## To-do item
Copy the data below word for word, starting with the line that contains "What is the X" and going on through the end of the data, and leave the pictures out of your copy.
== Supplied data ==
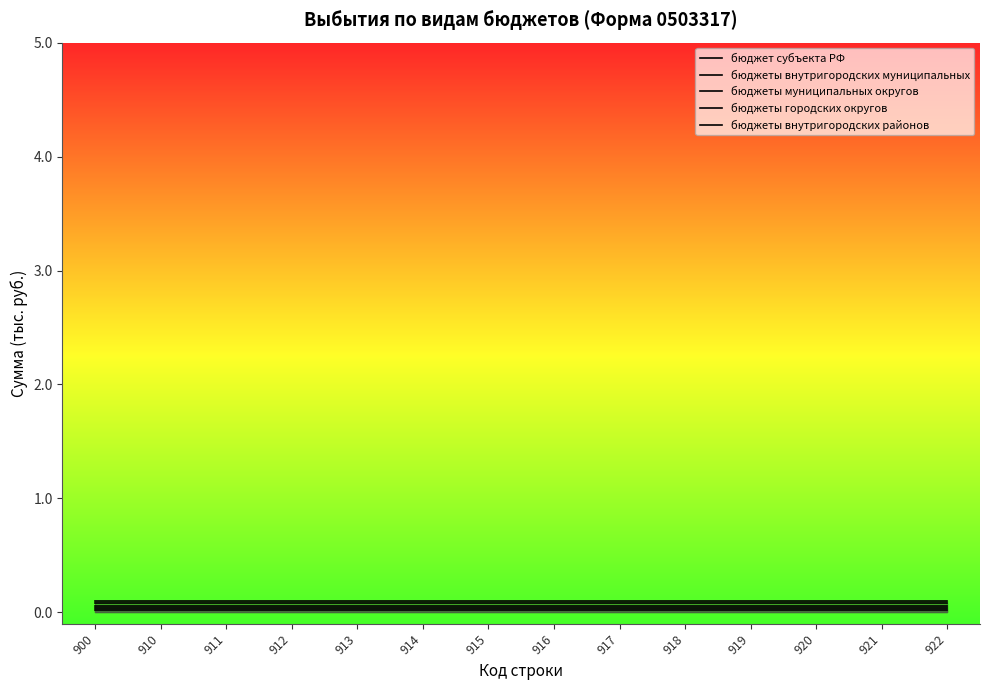

Is the value of бюджеты муниципальных округов at 918 greater than the value of бюджеты внутригородских районов at 920?

Yes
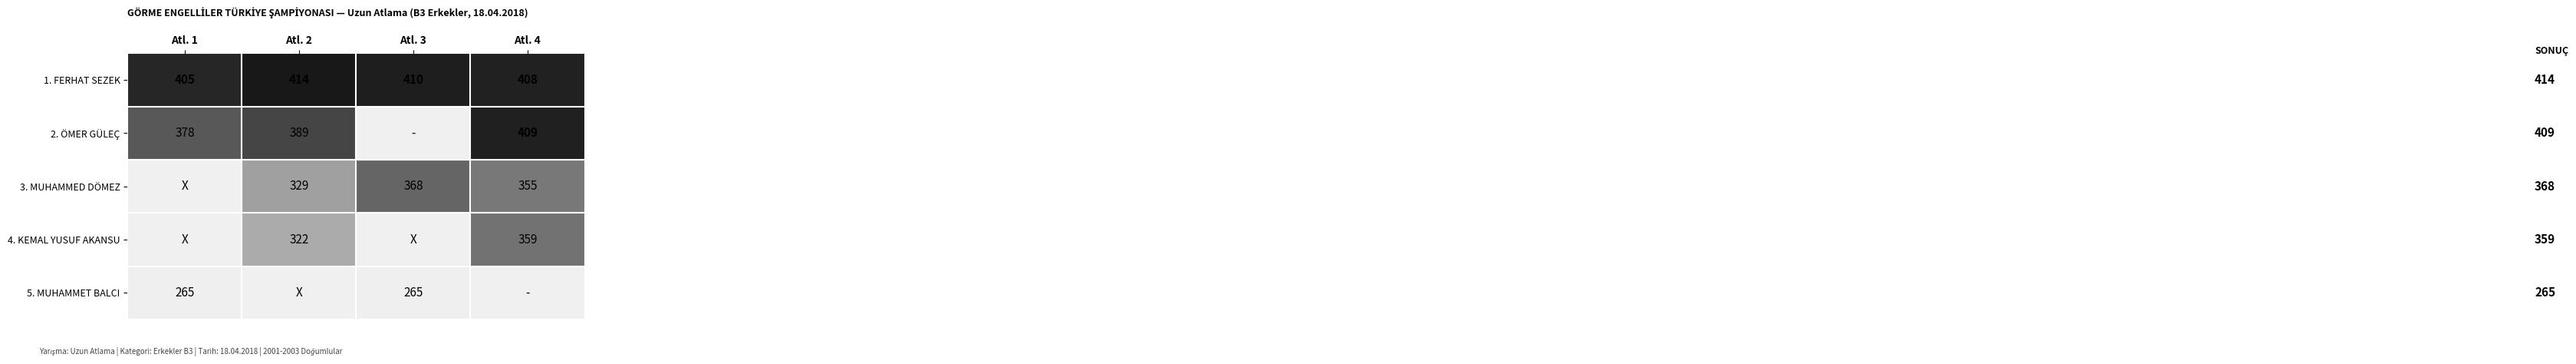

What is the sum of the 3. MUHAMMED DÖMEZ values at Atl. 2 and Atl. 3?

697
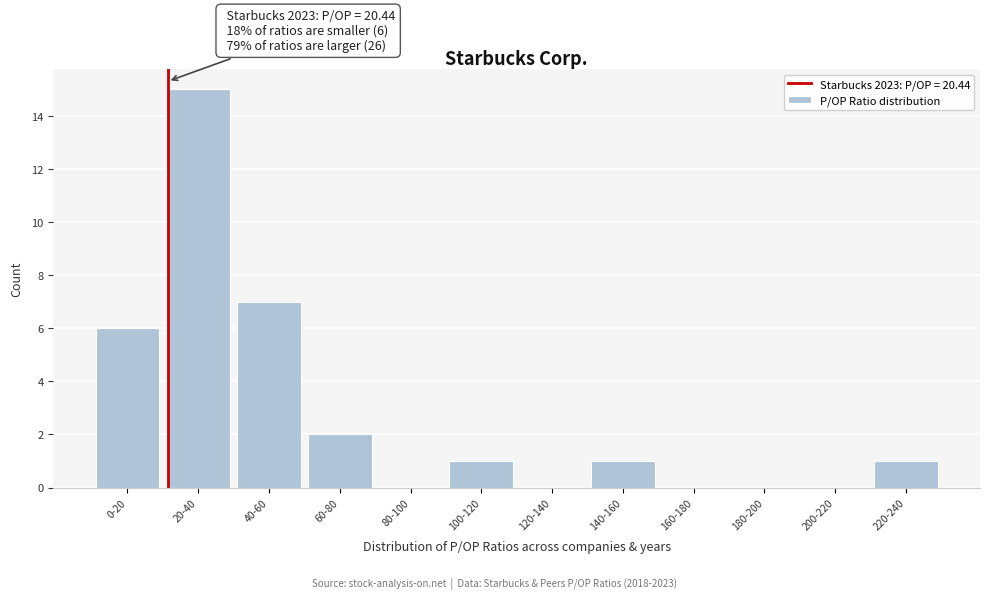

Reading left to right, extract all data points from this chart.

0-20=6	20-40=15	40-60=7	60-80=2	80-100=0	100-120=1	120-140=0	140-160=1	160-180=0	180-200=0	200-220=0	220-240=1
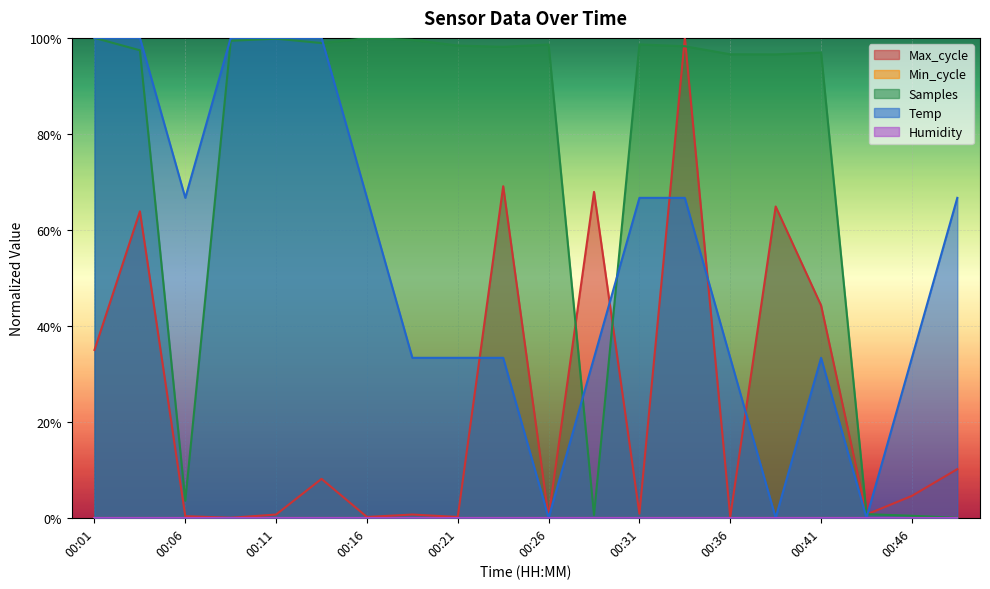

Does the chart display data point markers on the line(s)?

No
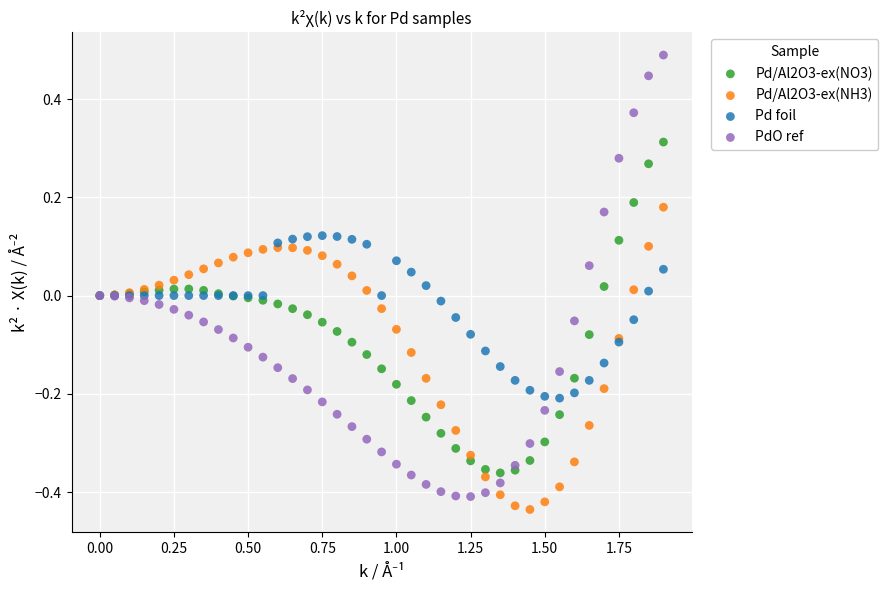

What is the X range (max minus min) for the scatter plot?

1.9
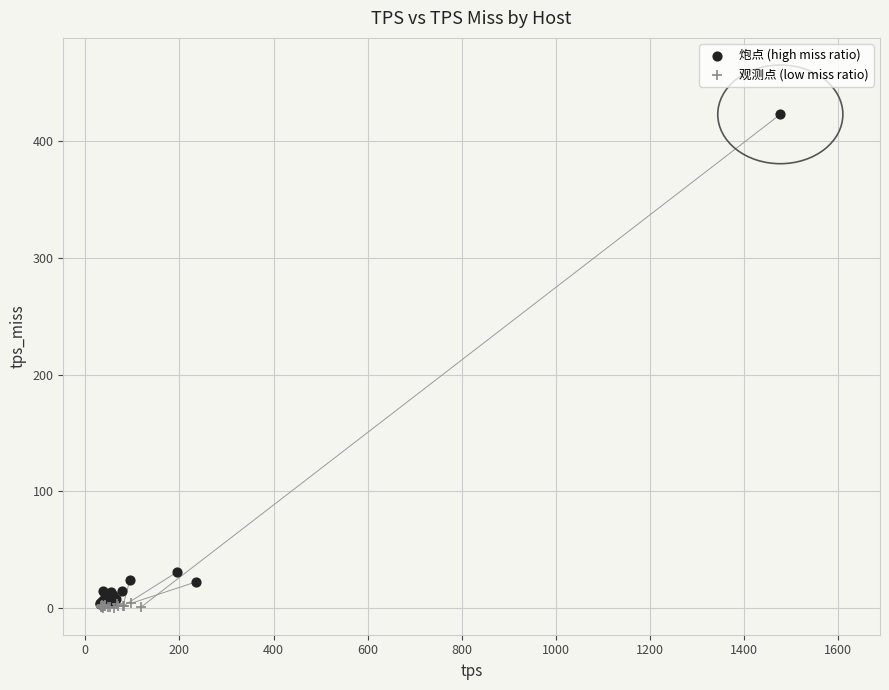

Which series contains the highest Y value?

炮点 (high miss ratio)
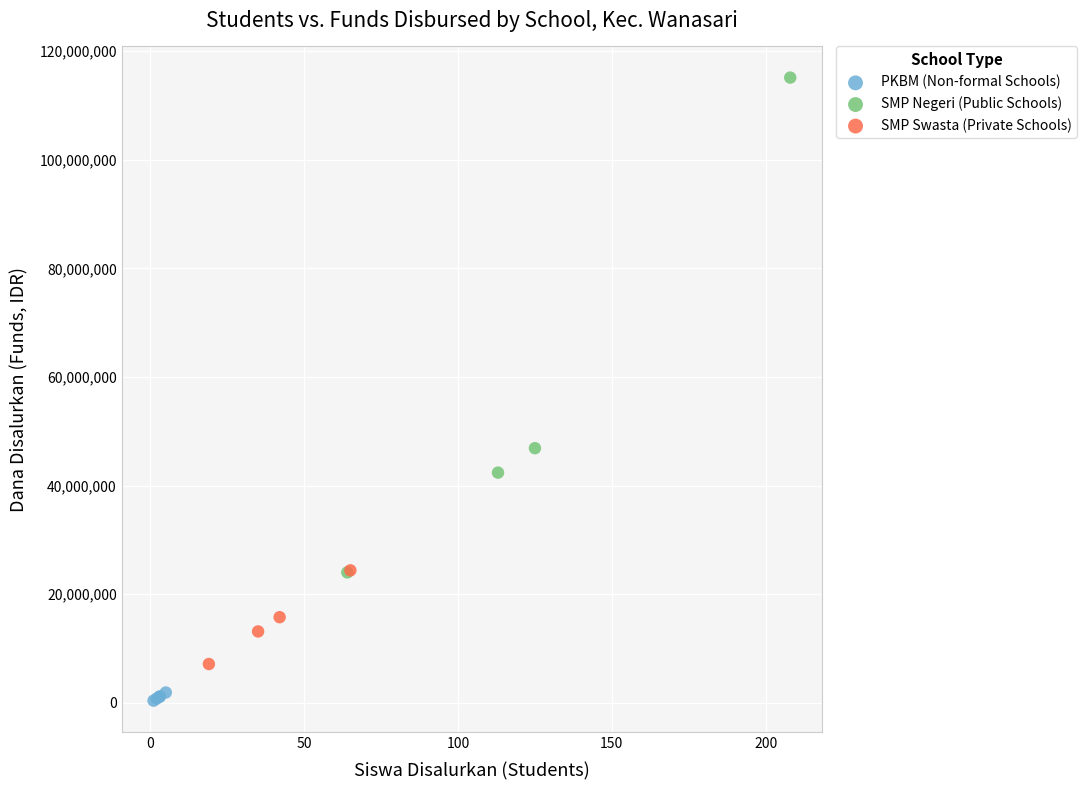

Which series reaches the minimum Y coordinate?

PKBM (Non-formal Schools)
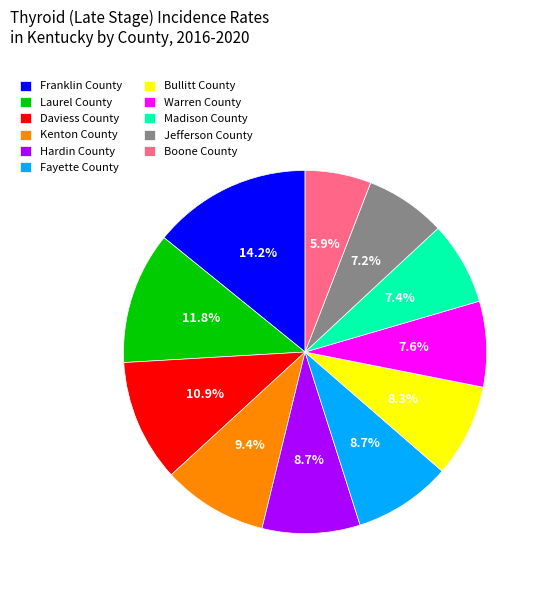

What percentage do Fayette County and Bullitt County together represent?

17.0%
===
## Expected answer
What is the X range (max minus min) for the scatter plot?

1.9

Which series contains the highest Y value?

炮点 (high miss ratio)

Which series reaches the minimum Y coordinate?

PKBM (Non-formal Schools)

What percentage do Fayette County and Bullitt County together represent?

17.0%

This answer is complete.